Selim Palmgren, classical music composer

Selim Palmgren

Biography

Selim Gustaf Adolf Palmgren (16 February 1878, Pori – 13 December 1951, Helsinki), dubbed "The Finnish Chopin", was a Finnish composer, pianist, and conductor. Palmgren was born in Pori, Finland, February 16, 1878. He studied at the Conservatory in Helsinki from 1895 to 1899, then continued his piano studies in Berlin with Ansorge, Berger and Busoni. He conducted choral and orchestral societies in his own country and made several very successful concert tours as a pianist in the principal cities of Finland and Scandinavia, appearing also as a visiting conductor. In 1921, he went to the United States, where he taught composition at the Eastman School of Music, later returning to Finland.

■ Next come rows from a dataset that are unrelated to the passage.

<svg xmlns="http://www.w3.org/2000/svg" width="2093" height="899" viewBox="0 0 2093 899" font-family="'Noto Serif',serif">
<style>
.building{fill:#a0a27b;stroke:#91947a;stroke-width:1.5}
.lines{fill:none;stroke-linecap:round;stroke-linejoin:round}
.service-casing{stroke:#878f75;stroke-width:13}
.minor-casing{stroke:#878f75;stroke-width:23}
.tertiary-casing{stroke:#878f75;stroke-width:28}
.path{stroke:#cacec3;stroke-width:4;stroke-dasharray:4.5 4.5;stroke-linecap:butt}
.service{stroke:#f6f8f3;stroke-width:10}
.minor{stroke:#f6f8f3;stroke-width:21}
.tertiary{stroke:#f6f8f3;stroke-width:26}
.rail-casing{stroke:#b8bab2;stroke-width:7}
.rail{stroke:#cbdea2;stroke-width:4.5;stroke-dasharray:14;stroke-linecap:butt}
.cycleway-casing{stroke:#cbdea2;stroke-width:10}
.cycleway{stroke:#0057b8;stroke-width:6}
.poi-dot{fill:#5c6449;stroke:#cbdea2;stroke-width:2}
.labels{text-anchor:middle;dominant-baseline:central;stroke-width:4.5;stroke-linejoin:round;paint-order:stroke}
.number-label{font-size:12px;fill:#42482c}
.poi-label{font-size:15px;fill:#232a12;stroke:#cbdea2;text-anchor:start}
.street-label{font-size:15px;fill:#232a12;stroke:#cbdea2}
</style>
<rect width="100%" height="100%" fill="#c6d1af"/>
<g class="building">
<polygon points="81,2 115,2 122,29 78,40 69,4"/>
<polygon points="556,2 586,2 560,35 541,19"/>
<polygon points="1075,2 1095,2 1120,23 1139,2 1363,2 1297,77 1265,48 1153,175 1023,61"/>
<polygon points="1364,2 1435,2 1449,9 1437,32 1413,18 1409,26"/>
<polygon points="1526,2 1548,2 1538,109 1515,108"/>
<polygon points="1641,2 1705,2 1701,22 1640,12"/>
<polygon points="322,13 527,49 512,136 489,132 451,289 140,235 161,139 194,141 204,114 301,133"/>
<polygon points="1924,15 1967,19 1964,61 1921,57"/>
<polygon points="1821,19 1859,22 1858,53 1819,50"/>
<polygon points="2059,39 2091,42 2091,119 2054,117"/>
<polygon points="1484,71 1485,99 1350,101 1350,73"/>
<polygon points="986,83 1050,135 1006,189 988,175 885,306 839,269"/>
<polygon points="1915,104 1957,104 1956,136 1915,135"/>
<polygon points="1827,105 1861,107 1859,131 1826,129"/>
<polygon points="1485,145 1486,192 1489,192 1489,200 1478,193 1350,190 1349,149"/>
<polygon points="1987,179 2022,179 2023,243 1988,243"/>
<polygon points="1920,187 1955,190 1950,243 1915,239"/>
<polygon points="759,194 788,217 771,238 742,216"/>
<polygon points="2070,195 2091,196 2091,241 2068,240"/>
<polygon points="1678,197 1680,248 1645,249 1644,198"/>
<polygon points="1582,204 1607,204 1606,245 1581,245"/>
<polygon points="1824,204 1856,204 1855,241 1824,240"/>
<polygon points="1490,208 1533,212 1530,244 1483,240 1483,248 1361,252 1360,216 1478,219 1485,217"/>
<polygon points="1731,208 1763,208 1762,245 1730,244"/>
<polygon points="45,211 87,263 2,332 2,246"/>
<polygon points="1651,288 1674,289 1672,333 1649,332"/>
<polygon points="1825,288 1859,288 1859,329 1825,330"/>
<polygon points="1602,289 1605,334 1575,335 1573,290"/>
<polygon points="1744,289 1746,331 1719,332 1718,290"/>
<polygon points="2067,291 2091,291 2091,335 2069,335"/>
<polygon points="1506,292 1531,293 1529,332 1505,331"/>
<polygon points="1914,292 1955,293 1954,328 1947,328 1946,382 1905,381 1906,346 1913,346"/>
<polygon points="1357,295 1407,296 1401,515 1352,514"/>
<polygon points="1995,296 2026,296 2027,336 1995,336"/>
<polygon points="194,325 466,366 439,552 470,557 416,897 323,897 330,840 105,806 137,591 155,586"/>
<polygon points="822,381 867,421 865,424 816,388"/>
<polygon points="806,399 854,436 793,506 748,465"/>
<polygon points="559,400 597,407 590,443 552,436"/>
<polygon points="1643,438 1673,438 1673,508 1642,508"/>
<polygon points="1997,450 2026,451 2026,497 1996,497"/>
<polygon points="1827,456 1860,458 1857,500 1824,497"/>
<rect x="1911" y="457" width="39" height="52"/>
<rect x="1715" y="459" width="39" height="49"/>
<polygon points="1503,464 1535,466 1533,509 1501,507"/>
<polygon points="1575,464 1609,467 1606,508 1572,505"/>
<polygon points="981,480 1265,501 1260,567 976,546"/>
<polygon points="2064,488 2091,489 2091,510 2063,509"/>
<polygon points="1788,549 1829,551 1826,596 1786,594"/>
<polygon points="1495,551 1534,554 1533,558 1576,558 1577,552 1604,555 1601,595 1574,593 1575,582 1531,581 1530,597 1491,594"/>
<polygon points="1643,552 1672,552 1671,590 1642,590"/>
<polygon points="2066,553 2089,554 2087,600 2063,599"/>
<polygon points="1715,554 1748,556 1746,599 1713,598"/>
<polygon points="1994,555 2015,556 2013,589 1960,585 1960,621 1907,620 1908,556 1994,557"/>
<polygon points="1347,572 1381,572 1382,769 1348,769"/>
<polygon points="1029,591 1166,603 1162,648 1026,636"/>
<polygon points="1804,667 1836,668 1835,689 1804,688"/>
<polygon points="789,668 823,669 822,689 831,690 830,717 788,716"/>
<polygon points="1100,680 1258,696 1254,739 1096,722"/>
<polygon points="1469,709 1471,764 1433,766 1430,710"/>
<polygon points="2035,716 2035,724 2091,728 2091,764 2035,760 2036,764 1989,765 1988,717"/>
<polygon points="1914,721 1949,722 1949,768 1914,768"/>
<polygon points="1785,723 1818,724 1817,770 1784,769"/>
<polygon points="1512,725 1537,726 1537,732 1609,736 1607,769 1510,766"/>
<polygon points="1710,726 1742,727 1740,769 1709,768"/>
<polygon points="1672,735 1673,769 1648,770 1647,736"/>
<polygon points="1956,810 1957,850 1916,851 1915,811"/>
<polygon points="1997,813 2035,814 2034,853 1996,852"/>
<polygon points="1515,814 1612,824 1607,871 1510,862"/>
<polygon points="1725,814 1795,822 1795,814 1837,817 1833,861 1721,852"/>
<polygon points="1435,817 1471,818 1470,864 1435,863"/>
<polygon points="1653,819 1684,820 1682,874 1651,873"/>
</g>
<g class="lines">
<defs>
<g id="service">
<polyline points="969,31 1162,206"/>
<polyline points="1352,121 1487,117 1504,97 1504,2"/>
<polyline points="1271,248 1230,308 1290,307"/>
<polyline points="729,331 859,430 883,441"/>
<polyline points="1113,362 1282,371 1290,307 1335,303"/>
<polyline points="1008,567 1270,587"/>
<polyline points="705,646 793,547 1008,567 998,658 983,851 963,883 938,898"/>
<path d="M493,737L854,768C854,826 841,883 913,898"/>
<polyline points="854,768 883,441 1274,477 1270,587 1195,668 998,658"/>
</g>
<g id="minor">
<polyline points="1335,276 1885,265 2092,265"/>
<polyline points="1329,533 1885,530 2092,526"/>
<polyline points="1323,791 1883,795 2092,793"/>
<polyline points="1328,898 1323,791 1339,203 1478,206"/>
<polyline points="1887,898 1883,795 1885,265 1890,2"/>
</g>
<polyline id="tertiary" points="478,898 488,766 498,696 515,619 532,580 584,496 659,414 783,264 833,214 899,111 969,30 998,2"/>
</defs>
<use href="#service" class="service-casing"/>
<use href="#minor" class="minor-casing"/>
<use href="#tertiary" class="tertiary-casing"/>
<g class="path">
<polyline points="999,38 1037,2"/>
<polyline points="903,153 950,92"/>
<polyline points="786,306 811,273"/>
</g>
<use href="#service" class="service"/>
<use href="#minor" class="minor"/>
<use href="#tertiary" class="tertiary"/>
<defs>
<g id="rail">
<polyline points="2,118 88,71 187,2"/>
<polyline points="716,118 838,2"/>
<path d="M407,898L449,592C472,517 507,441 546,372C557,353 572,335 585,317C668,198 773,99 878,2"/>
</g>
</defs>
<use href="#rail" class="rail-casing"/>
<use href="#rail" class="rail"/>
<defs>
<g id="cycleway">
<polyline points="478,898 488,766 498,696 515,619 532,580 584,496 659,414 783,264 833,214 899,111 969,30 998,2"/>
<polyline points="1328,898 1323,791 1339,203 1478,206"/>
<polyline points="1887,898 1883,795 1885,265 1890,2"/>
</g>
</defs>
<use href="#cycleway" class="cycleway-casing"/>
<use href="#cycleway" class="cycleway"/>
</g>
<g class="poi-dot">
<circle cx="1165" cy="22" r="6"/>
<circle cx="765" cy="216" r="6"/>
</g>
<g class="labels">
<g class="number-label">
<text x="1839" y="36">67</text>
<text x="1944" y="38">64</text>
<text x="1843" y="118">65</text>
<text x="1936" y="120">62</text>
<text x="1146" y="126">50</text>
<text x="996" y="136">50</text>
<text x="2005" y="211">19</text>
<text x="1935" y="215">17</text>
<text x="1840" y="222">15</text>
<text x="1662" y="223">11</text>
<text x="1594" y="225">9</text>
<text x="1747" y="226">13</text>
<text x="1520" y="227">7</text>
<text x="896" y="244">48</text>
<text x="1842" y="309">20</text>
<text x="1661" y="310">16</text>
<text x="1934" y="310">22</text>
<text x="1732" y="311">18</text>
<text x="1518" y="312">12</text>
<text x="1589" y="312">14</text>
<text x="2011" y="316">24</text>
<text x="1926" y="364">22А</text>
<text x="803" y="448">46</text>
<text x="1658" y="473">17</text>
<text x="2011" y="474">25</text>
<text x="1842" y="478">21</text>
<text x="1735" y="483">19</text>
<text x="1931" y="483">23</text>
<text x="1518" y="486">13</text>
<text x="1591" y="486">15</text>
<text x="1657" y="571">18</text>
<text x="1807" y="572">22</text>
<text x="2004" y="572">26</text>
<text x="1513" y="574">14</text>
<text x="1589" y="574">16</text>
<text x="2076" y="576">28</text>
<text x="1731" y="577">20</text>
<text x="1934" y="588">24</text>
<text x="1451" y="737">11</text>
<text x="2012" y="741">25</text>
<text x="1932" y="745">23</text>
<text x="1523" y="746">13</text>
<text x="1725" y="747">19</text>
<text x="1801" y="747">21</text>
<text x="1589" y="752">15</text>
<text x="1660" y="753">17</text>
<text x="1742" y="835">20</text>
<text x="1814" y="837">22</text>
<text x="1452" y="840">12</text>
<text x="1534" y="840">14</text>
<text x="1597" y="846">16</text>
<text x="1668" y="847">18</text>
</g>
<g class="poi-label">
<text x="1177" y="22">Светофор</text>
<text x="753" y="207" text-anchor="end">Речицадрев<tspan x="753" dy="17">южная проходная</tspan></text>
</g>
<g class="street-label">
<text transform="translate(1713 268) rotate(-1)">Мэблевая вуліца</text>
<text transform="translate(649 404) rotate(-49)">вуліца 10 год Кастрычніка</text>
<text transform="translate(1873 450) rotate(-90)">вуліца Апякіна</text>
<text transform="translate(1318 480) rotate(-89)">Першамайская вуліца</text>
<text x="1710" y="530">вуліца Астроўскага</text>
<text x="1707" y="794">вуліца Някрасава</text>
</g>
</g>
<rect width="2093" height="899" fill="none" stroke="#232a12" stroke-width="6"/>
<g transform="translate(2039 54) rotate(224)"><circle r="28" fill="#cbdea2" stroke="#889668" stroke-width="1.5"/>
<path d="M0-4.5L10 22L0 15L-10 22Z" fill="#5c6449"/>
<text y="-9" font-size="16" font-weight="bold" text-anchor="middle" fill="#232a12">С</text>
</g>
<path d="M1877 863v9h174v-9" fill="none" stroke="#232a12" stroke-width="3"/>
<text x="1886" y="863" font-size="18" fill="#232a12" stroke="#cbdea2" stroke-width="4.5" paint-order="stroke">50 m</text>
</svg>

He wrote music in larger forms such as Piano Concertos, a Sonata in D minor, symphonic works, and operas. It was in his shorter piano pieces, and his songs, however - as an inimitable miniaturist - that he achieved his best. He knew how to present a mood or a picture with the minimum of means and the maximum of effect. His "May Night" is a little masterpiece of impressionism, his "Guilty Conscience" (in the "Sketches from Finland") an amazing study in musical psychology. The "Bird-Song" and "Refrain de Berceau," (Cradle Song) played everywhere by Benno Moiseiwitsch with such marked success, accomplish wonders in concentrated characterization. His songs breathe the melancholy of the North, but also its austere beauty and grandeur.